4 min read

[Video] Proper Bottle Sampling Technique

Wed, Feb. 05, 2014

If you've followed our blog for any period of time, then you know how important it is to take regular samples of your fluids. Not sure how to do that? You've come to the right place. 

Watch the video for a detailed explanation. (It's just a few minutes, and we think you'll be glad you did!)


Video Transcript

Hi my name is Scott Howard with Hy-Pro Filtration and today we will be speaking about proper bottle sampling techniques. We have a 100ml bottle and that’s pretty much the industry standard. We have a filter cart and we’ll be using the upstream sample port prior to the spin-ons. So, there’s your pump, here’s your sample port.

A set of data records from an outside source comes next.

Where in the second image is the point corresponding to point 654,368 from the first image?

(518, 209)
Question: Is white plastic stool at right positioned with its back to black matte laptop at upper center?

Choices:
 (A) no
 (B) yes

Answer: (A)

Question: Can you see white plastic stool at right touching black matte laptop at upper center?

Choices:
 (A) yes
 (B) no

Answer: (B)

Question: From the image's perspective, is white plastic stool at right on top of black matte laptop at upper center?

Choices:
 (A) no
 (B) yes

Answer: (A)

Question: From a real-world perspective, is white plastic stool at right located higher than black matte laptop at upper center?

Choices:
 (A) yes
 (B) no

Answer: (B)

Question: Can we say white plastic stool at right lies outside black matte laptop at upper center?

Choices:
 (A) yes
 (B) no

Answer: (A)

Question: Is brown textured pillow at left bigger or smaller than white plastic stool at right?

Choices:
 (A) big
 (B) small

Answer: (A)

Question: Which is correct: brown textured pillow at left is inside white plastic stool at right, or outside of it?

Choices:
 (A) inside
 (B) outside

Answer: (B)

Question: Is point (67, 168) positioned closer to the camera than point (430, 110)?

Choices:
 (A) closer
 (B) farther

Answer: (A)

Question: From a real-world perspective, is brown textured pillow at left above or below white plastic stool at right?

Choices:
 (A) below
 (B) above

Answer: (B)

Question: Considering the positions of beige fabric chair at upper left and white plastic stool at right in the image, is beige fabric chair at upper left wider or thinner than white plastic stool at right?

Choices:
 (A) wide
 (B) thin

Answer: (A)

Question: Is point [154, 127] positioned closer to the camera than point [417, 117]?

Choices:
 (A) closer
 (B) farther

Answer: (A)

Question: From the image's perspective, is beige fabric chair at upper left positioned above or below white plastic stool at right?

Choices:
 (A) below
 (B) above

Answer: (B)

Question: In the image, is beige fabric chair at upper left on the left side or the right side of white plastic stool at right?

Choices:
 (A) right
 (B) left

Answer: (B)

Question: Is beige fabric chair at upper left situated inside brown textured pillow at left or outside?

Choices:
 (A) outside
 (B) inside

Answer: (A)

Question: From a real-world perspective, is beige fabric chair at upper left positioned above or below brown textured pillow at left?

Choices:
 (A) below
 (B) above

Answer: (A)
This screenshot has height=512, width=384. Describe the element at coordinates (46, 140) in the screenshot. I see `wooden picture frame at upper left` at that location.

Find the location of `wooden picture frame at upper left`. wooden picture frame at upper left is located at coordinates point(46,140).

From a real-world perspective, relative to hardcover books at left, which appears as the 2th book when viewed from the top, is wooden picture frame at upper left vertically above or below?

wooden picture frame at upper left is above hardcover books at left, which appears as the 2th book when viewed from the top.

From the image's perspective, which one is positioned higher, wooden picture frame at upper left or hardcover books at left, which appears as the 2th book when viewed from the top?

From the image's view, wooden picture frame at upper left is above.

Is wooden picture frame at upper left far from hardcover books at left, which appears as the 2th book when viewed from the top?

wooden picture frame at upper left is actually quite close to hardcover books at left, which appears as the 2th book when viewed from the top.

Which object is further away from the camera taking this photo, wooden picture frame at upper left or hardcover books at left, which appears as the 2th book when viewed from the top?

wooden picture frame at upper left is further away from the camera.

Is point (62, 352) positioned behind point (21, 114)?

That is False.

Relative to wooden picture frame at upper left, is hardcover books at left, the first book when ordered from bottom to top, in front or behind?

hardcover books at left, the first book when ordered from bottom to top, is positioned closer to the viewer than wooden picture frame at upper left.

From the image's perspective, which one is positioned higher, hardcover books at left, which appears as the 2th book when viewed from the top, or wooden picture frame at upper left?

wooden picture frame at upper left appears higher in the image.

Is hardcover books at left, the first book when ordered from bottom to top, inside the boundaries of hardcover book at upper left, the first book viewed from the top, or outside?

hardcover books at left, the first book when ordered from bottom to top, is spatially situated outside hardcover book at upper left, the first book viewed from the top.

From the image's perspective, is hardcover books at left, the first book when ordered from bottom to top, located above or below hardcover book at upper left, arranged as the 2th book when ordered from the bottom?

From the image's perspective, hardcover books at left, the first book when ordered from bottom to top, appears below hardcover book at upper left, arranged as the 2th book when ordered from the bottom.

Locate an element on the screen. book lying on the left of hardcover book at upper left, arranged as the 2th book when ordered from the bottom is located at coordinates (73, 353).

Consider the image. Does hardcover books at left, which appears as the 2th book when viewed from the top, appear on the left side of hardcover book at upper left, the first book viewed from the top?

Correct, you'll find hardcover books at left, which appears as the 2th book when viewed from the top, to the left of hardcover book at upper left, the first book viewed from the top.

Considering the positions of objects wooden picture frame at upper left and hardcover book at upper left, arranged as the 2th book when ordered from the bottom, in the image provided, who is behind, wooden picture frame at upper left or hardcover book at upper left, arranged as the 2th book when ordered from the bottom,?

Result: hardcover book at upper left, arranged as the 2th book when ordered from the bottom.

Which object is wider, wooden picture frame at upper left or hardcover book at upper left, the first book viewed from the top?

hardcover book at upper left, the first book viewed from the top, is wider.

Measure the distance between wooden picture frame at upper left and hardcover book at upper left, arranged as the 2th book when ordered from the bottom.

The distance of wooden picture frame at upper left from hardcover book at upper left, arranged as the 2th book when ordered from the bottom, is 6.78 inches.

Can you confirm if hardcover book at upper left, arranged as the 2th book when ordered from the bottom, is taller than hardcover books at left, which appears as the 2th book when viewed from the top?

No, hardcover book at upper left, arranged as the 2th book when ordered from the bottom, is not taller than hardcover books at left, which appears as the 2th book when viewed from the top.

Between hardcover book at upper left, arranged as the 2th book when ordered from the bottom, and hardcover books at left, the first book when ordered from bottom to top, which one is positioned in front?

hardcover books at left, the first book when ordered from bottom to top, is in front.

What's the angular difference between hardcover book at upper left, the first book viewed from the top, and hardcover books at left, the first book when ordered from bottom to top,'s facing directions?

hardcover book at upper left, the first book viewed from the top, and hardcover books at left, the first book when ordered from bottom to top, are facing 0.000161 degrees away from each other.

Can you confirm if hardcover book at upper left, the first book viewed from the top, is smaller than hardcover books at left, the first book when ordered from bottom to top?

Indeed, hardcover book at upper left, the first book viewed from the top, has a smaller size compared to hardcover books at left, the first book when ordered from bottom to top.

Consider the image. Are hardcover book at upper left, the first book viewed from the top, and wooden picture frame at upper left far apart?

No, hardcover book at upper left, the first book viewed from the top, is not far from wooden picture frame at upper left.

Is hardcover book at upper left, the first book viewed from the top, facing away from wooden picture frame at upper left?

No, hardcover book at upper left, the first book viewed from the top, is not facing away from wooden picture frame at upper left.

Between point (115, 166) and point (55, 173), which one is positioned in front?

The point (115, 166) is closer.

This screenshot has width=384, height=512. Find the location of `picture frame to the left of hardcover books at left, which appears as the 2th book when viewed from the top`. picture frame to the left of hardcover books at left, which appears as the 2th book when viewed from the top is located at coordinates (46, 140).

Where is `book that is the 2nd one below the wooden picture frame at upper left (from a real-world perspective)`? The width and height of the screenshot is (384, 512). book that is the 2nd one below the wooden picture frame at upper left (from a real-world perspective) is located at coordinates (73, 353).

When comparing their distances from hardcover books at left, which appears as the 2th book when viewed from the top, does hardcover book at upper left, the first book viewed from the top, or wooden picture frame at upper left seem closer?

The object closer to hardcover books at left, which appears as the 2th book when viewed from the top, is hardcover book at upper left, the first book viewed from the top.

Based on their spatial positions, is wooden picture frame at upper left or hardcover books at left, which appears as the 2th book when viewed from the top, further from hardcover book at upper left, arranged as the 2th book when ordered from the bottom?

This gives you good information on the barrel or tote or reservoir information as far as the overall Total System Cleanliness, which is very important. What we will be doing is assuming that the bottle -- through our testing this is pretty accurate -- the bottle will have contamination from manufacturing in the cap and in the bottle that can potentially affect your lab report. We want to remove this contaminant while at the same time using the proper sample location and sampling techniques.

When we start the sample valve or the sample oil flow, we want to keep it flowing the entire time, so as not to stop and start and have some contamination buildup in the valve if present, so here we go.

Once you have your flow set, you don’t need too much, just make sure it does not stop until you finish with your sample. Keep the cap pointed down so no airborne fallout can land in the cap. Recap the bottle and agitate. When you dump the bottle, make sure you do not splash the oil up into the bottle. That could potentially contaminate it.

We prefer at least two times filling halfway and agitating the bottle to remove the contaminant. You can do a third flush but two at least is preferred. Once you’ve completed your flush you can fill it to the throat of the bottle and then cap it.

Then at that point shut off your oil flow and your filter cart. It seems real simple to draw a bottle sample but what we want to eliminate if we’re talking about very efficient filtration and a very clean system, the trend analysis in the lab report, it’s critical to get the bottle sample correctly and not have background contamination from either the bottle, cap or even the sample valve so this is how you can make it real simple to get a good test and believe your lab report for a good trend analysis.